Devoir de mémoire et géopolitique du déni : quand les fantômes de l’histoire hantent le présent
Trente ans après, les dénégations persistent, et les révisionnismes prolifèrent. En Bosnie-Herzégovine, la Republika Srpska de Milorad Dodik s’emploie méthodiquement à contester la réalité du génocide de Srebrenica.
Plus grave encore, le négationnisme est devenu un outil politique de fragmentation territoriale, alimenté par des ingérences soucieuses d’attiser les foyers de déstabilisation aux portes de l’Union européenne.
Ce même déni structurel se retrouve dans le traitement du génocide contre les Tutsi : malgré les avancées judiciaires du TPIR, les entreprises de révision historique, notamment dans certaines sphères occidentales, tentent encore d’en relativiser l’ampleur ou de déplacer la focale sur des lectures concurrentes et fallacieuses du conflit.

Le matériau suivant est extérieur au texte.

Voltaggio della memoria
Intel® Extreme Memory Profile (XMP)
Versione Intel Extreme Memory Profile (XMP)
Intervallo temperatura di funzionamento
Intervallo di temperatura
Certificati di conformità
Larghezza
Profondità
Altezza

Le ministre français délégué à l’Europe, Benjamin Haddad, en rappelant récemment que « Srebrenica est un génocide sur le sol européen que nous avons été incapables d’empêcher », acte une lucidité tardive mais nécessaire.
Pourtant, cette reconnaissance demeure partielle tant qu’elle ne s’accompagne pas d’une introspection similaire sur l’aveuglement volontaire au Rwanda. Commemorer, ce n’est pas seulement se souvenir : c’est se confronter à l’insoutenable vérité que l’institution onusienne, garante théorique de la paix, fut à la fois complice par passivité et instrumentalisée par les intérêts nationaux divergents.
En définitive, Srebrenica et Kigali demeurent les noms jumeaux d’une faillite systémique de la gouvernance internationale face au crime absolu.
A l’heure où l’Europe s’interroge sur son avenir sécuritaire et géopolitique, la seule mémoire digne est celle qui engage à prévenir, à reconnaître et à nommer, sans équivoque ni cynisme, les tragédies humaines lorsqu’elles surgissent et surtout avant qu’il ne soit trop tard.